**Exercício proposto A**. Imprima o trecho do extrato da página que começa em "No dia seguinte, em" e termina em "pela atual guerra.".
**Exercício proposto B**.
Responda com base no extrato da página:
(i) Em que dia o Conselho de Segurança da ONU debateu as consequências da Guerra da Ucrânia para mulheres e crianças?
(ii) Que órgão aprovou a cassação do mandato de Arthur do Val?
(iii) Por qual apelido o deputado é identificado?
**Exercício proposto C**. Traduza para o inglês esta frase do extrato da página: "Em cenários de crimes internacionais, as atrocidades cometidas comumente compreendem também casos de violência sexual sistemática, a qual gera lesões graves à integridade física e psíquica das vítimas, especialmente de mulheres e meninas."

**Extrato da página**.
○ ○ ○ ○ ○ ○ ○

Deputado Arthur do Val compartilhou áudios nos quais se ouvia afirmações atrozes sobre as mulheres ucranianas
No dia 11 de abril, o Conselho de Segurança na ONU debateu as consequências da Guerra da Ucrânia no tocante às mulheres e às crianças. Dessa forma, a chefe da ONU Mulheres salientou a dimensão de gênero do conflito, em razão dos relatos crescentes de violência sexual e tráfico de pessoas[1].
No dia seguinte, em São Paulo, o Conselho de Ética e Decoro Parlamentar da Assembleia Legislativa do Estado aprovou a cassação de mandato do deputado Arthur do Val, vulgo Mamãe Falei, que após recente viagem à Ucrânia compartilhou áudios chocantes com seus amigos, nos quais se ouvia afirmações atrozes sobre as mulheres ucranianas refugiadas, destacando sua vulnerabilidade (“a fila das refugiadas, irmão. Imagina uma fila de sei lá, de 200 metros ou mais, só deusa”) e as possíveis vantagens sexuais que poderia obter a partir disso (“são fáceis, porque elas são pobres”), em meio ao terrível estado de calamidade causado pela atual guerra.
As falas expostas, bem como tantas outras proferidas na internet sobre as mulheres ucranianas em refúgio, trouxeram ao público um debate bastante sério sobre a vulnerabilidade da mulher em contextos de guerra e a amplitude — e descaso em relação a — (d)os crimes sexuais nestes mesmos contextos.
Em cenários de crimes internacionais, as atrocidades cometidas comumente compreendem também casos de violência sexual sistemática, a qual gera lesões graves à integridade física e psíquica das vítimas, especialmente de mulheres e meninas[2].

○ ○ ○ ○ ○ ○ ○

**Extrato dos dados**.
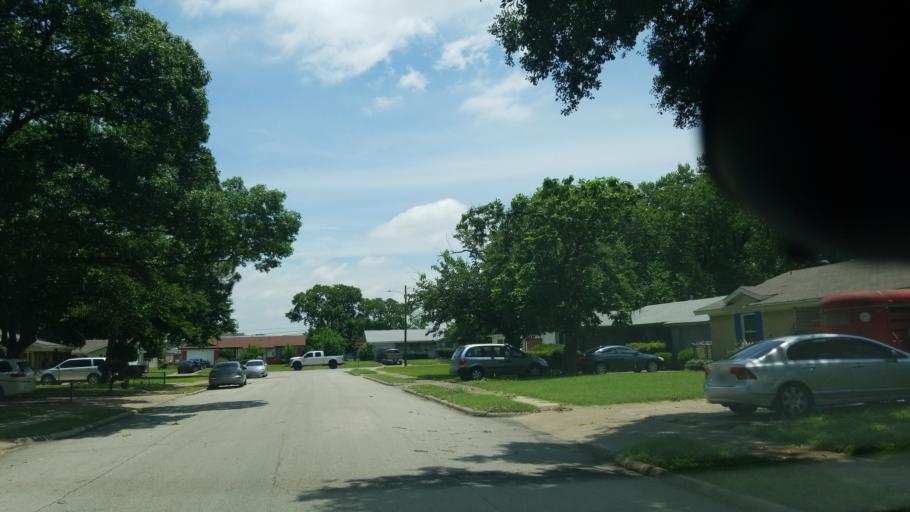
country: US
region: Texas
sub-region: Dallas County
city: Irving
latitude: 32.8497
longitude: -96.9691
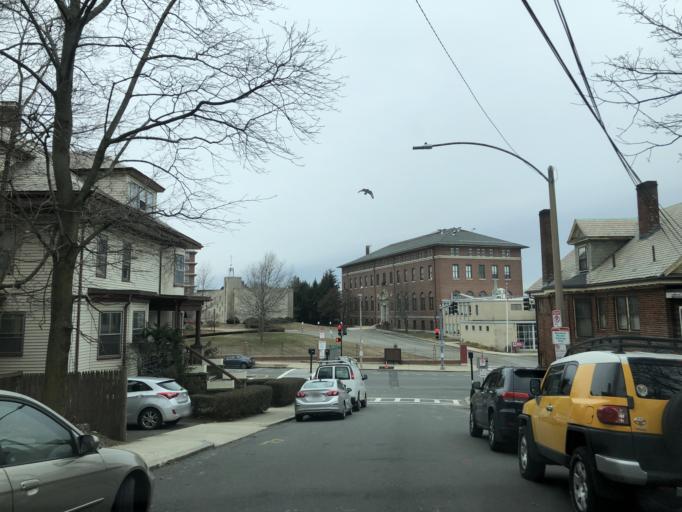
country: US
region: Massachusetts
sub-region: Norfolk County
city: Brookline
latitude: 42.3512
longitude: -71.1429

○ ○ ○ ○ ○ ○ ○

**Resultado do exercício A**.
No dia seguinte, em São Paulo, o Conselho de Ética e Decoro Parlamentar da Assembleia Legislativa do Estado aprovou a cassação de mandato do deputado Arthur do Val, vulgo Mamãe Falei, que após recente viagem à Ucrânia compartilhou áudios chocantes com seus amigos, nos quais se ouvia afirmações atrozes sobre as mulheres ucranianas refugiadas, destacando sua vulnerabilidade (“a fila das refugiadas, irmão. Imagina uma fila de sei lá, de 200 metros ou mais, só deusa”) e as possíveis vantagens sexuais que poderia obter a partir disso (“são fáceis, porque elas são pobres”), em meio ao terrível estado de calamidade causado pela atual guerra.

**Resultado do exercício B**.
(i) No dia 11 de abril.
(ii) O Conselho de Ética e Decoro Parlamentar da Assembleia Legislativa do Estado de São Paulo.
(iii) Mamãe Falei.

**Resultado do exercício C**. In settings of international crimes, the atrocities committed commonly also include cases of systematic sexual violence, which causes serious harm to the physical and psychological integrity of the victims, especially women and girls.